Üst Işığın Enerjisi

Bilin ki, oluşumlar oluşmadan ve yaratılanlar yaratılmadan önce, üst, basit bir ışık tüm realiteyi doldurmuştu… Bu, Yaratıcı’ın Kendisinden genişleyen ışığa işaret eder. Kabala bilgeliğinde ortaya çıkan tüm isimlerin ve unvanların hiçbir şekilde Yaratıcı’nın Kendisinde değil, sadece O’nun Kendisinden genişleyen Işık’ta olduğunu bilin. (Baal HaSulam, 10 Sefirot Çalışması, Cilt-1, Kısım-1, Bölüm-1, “Kısıtlama ve Çizgi”).

Yaradan, var olan her şeyin kaynağıdır. O’ndan yayılana ışık denir.

Bu; bizim fiziksel ışıkla ilgili değil, Yaradan’dan gelen yayılım ile ilgilidir. Kişi, ışığın kendi üzerindeki etkisini hissetmeye başladığında, ona etki eden ışık yavaş yavaş onu Yaradan’a benzer yapar.

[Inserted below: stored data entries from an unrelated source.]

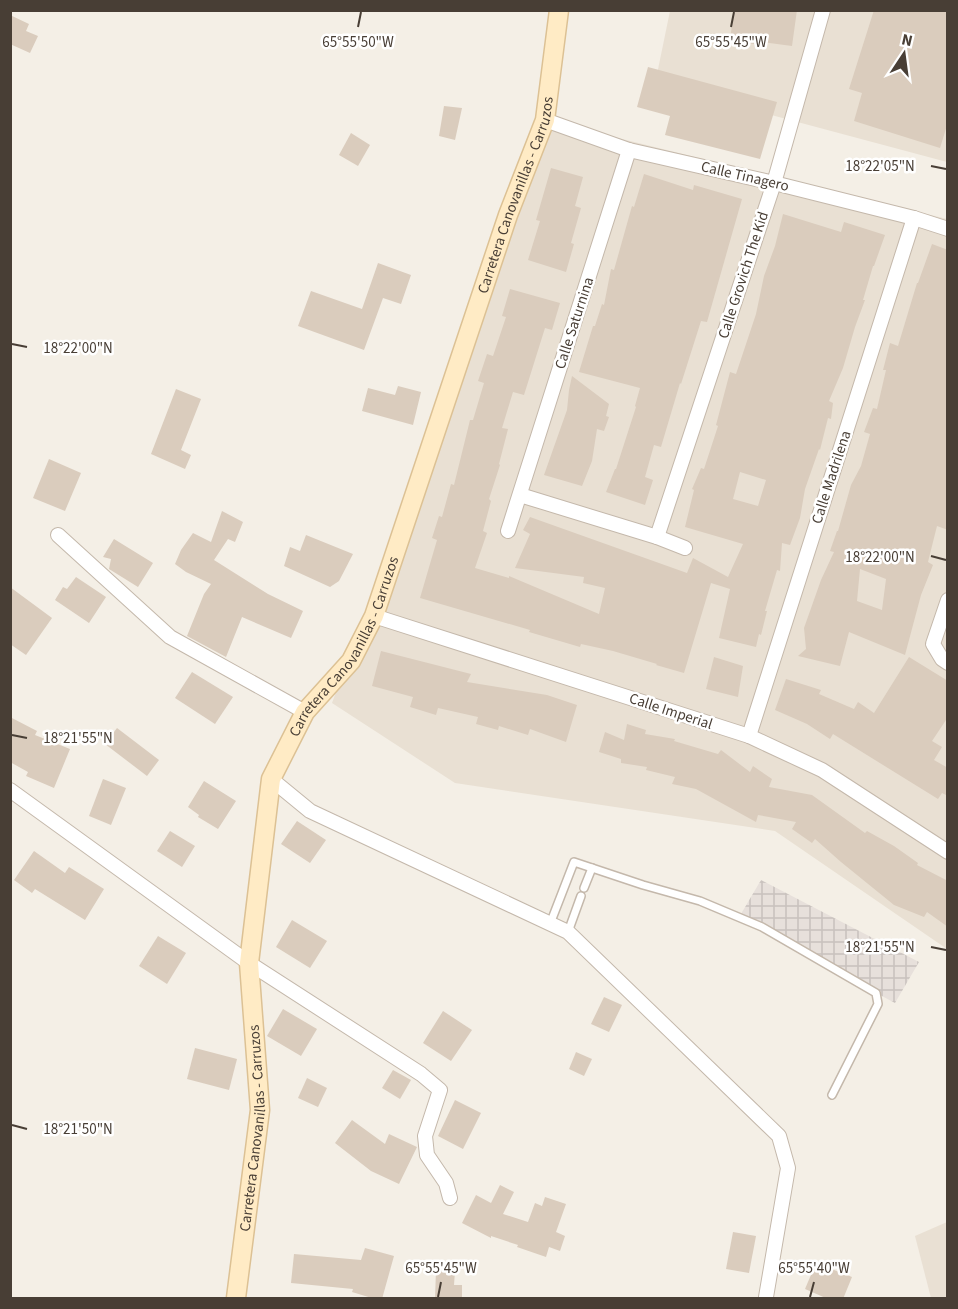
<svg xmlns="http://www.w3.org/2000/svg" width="958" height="1309" font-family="'Source Sans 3',sans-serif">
<defs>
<pattern id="industrial-grid" width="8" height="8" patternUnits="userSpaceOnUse" patternTransform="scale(1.5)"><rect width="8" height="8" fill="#e7e0db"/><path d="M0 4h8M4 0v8" fill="none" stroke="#c8c1bd"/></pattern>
</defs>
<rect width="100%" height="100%" fill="#f4efe6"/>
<g fill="#e9e0d3">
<path d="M670 11H947V162L655 84Z"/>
<path d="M545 120 947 219V949L775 831 455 783 332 703Z"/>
<path d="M947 1222V1298H931L915 1236Z"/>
</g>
<path fill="url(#industrial-grid)" d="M761 880 919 962 895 1003 738 919Z"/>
<g fill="#daccbd" fill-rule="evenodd">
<path d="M734 10H797L792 46 755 41 754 44 730 40Z"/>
<path d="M874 10H948V122L940 148 854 121 862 93 849 89Z"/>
<path d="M10 15 29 24 26 31 38 36 30 53 10 44Z"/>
<path d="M648 67 777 102 760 159 665 135 670 116 637 107Z"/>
<path d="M444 106 462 108 455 140 439 136Z"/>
<path d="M351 133 370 145 358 166 339 155Z"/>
<path d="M551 168 583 177 575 206 581 208 571 243 574 244 566 272 528 260 540 221 536 220Z"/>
<path d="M644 174 693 190 694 185 742 199 707 322 701 321 681 384 680 383 661 447 654 445 645 477 653 480 645 505 606 492 615 469H616L636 407 635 406 640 388 579 372 593 326H595L602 304 604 305 611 269 614 270 632 206 634 207Z"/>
<path d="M783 214 841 232 844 222 885 235 874 266H873L863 300H865L855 327 843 368 829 401 833 403 831 419 828 418 820 450 819 449 805 489 800 518 790 545 782 543 780 571 777 570 765 611H767L761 635 759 634 756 647 719 638 730 589 711 583 684 673 656 665 657 664 613 651 581 644 580 647 529 632 530 630 420 598 437 540 432 538 439 516 442 517 451 484 454 485 470 420H473L484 383 478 381 487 354 493 356 506 317 502 316 510 289 560 303 552 330 545 328 524 395 513 392 502 428 508 429 499 464 500 465 489 499 491 501 483 531 487 533 475 568 509 578V576L599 614 605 588 583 583 584 577 515 568 530 534 523 530 530 517 687 573 693 558 728 577 743 544 685 527 694 490 692 489 701 468 704 469 718 426 716 425 730 372 736 374 756 314 764 276 775 246ZM740 472 766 480 758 506 733 499Z"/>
<path d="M932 244 948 250V530L937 526 928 562 933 565 921 595 905 655 849 632 840 666 798 656 806 649 804 628 821 580 834 552 830 551 837 531H838L851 485 861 466 870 434 864 432 873 408 877 409 886 370H883L890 343 898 346 917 283H918ZM860 569 886 579 882 610 857 601Z"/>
<path d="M378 263 411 275 401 304 383 298 364 350 298 326 311 291 362 309Z"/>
<path d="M572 376 609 404 606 416 609 417 604 431 597 429 592 461 582 486 544 475 567 410 569 390Z"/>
<path d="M398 386 421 392 413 425 362 411 368 388 395 395Z"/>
<path d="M176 389 201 399 181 450 191 455 185 469 151 454Z"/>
<path d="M49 459 81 473 65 511 33 498Z"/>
<path d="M222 511 243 522 235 542 228 539 214 560 268 594 303 611 291 638 242 617 226 657 187 636 204 594 211 584 186 572 175 564 181 550 193 533 211 542Z"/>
<path d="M306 535 353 554 339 581 330 587 284 566 290 547 300 551Z"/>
<path d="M114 539 153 563 138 587 109 569 111 559 103 557Z"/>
<path d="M76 577 106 597 89 623 55 600 63 587 67 589Z"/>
<path d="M10 587 52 618 26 655 10 644Z"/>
<path d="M381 651 471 674 467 682 547 695 577 705 566 742 530 729 528 735 499 726 498 730 476 724 478 717 438 708 436 715 410 707 413 697 372 686Z"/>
<path d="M714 657 743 666 738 697 706 689Z"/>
<path d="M909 657 948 681V717L932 741 942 747 934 760 948 768V796L942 793 938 799 833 734 830 739 807 724 775 710 786 679 821 690 819 694 854 709 858 702 874 713Z"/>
<path d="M192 672 233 697 215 724 175 698Z"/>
<path d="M10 717 37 731 35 735 70 749 54 788 26 776 28 772 10 762Z"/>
<path d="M627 724 646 730 645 734 675 739 674 741 718 754 721 750 750 772 753 766 772 779 769 787 812 795 865 833 867 831 894 846 918 863 917 865 948 881V927L927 912 924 917 894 905 841 862 815 839 812 843 792 829 796 822 758 815 756 822 696 789 672 784 675 777 646 770 647 767 621 763V759L599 752 605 732 624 740Z"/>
<path d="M117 728 159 760 147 776 105 744Z"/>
<path d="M103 779 126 788 111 825 89 816Z"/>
<path d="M204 781 236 801 218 829 198 817 199 815 188 807Z"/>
<path d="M297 821 326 840 310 863 281 844Z"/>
<path d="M170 831 195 846 182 867 157 851Z"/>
<path d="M34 851 65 873 69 867 104 889 85 920 35 889 32 893 14 880Z"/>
<path d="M292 920 327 941 310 968 276 947Z"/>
<path d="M158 936 186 953 167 984 139 966Z"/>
<path d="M604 997 622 1005 609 1032 591 1024Z"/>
<path d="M283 1009 317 1029 301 1056 267 1036Z"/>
<path d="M443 1011 472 1030 451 1061 423 1043Z"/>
<path d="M195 1048 237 1059 229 1090 187 1079Z"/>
<path d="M576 1052 592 1059 584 1076 569 1069Z"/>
<path d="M393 1070 411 1080 400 1099 382 1088Z"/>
<path d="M307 1078 327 1088 318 1107 298 1098Z"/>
<path d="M455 1100 481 1113 463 1149 438 1136Z"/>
<path d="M352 1120 385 1144 389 1134 417 1147 399 1184 371 1171 335 1143Z"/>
<path d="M500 1185 514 1192 503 1214 528 1222 535 1203 542 1206 545 1197 566 1204 556 1232 565 1236 560 1251 549 1247 546 1257 517 1247 518 1245 491 1236V1238L462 1223 476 1195 491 1203Z"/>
<path d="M733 1232 756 1236 749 1273 726 1269Z"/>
<path d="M365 1248 394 1256 382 1299H375L352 1292 353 1289 291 1283 294 1254 361 1260Z"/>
<path d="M816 1263 852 1277 843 1299H828L805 1289Z"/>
<path d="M436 1270 455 1271 454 1285H462V1299H435Z"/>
</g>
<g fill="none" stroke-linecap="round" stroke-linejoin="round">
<g stroke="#c4b8ab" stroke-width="10">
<g id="lane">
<path d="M584 888 592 868"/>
<path d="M550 924 574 862 643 885 700 901 762 927 876 993 878 1004 832 1095"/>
<path d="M568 932 581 896"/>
</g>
</g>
<g stroke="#c4b8ab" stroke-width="16">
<g id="street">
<path d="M545 120 629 150 774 183 914 218 948 229"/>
<path d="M520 495 657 537 685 548"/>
<path d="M508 531 629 150"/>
<path d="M58 535 170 637 305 712"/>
<path d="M657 537 774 183 823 10"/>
<path d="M948 600 933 644 942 659 948 663"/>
<path d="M374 616 749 736 822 770 948 852"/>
<path d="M749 736 914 218"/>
<path d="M271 779 310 811 568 932 779 1136 788 1168 766 1297"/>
<path d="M10 790 249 963 421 1074 440 1090 425 1136 427 1155 446 1183 450 1198"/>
</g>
</g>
<g stroke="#dcc194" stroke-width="21">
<g id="secondary">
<path id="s1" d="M236 1298 260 1110 249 963 271 779 305 712 351 661 374 616 508 215 545 120 559 10"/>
</g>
</g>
<use href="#lane" stroke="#fff" stroke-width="7"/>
<use href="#street" stroke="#fff" stroke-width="14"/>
<use href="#secondary" stroke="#ffebc5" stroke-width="18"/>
</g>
<path fill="none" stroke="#483e35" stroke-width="2" d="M358 27 361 12M731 27 734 12M931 166 946 169M12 344 27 347M931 556 946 560M12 735 27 738M931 947 946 950M12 1125 27 1129M438 1297 441 1282M810 1297 814 1282"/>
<g text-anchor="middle" stroke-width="5" stroke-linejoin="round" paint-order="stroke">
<g font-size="15" fill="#483e35" stroke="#fff">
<text transform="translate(745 176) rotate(13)" y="5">Calle Tinagero</text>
<text dy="5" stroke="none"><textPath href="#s1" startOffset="1161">Carretera Canovanillas - Carruzos</textPath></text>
<text transform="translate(743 275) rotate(-72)" y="5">Calle Grovich The Kid</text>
<text transform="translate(574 323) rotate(-72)" y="5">Calle Saturnina</text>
<text transform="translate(831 477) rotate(-72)" y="5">Calle Madrilena</text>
<text dy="5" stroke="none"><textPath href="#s1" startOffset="675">Carretera Canovanillas - Carruzos</textPath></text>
<text transform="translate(671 711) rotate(18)" y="5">Calle Imperial</text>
<text dy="5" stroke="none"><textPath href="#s1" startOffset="171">Carretera Canovanillas - Carruzos</textPath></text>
</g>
</g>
<g font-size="15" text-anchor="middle" fill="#483e35" stroke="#fff" stroke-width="5" stroke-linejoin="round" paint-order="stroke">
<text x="358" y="47">65°55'50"W</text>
<text x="731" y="47">65°55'45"W</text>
<text x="880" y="171">18°22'05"N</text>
<text x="78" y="353">18°22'00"N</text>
<text x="880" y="562">18°22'00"N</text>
<text x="78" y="743">18°21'55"N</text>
<text x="880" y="952">18°21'55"N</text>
<text x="78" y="1134">18°21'50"N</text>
<text x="441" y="1273">65°55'45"W</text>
<text x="814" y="1273">65°55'40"W</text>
</g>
<rect width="958" height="1309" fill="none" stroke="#483e35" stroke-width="24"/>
<g transform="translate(904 54) rotate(13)" stroke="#ffffff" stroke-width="4.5" paint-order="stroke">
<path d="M0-4.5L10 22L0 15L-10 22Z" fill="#483e35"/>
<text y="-9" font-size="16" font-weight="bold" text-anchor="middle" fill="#483e35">N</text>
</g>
</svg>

Yani ışık; özel bir enerji, özel bir nitelik taşır ve ışığın etkilediği biri Yaradan’ın bir benzerine dönüşür.

Bu, bir insanın nitelikleri içinde ifade edilir, aniden nasıl değiştiğini ve kendisini saran alanı, dünyamızı, üst dünyayı vb. nasıl kendisine tasvir ettiğini aniden hissetmeye başlar.

Bunlar, kişinin üst ışığın etkisinden aldığı ihsan etme ve sevgi nitelikleridir.

Soru: Bu, kişinin yavaş yavaş herkesi sevmeye başladığı anlamına mı geliyor?

Cevap: Evet. Etrafındaki tüm evreni kesinlikle hissetmeye başlar ve tüm bunları tek bir ışık yarattığı için, ona ait olduğunu hisseder. Üst ışığı edinen kişi, her şeyin tek bir ışığın çalışması olduğunu ifşa eder.

Onun sevgisi, ilk olarak ışığın kaynağına yani Yaradan’a yöneliktir.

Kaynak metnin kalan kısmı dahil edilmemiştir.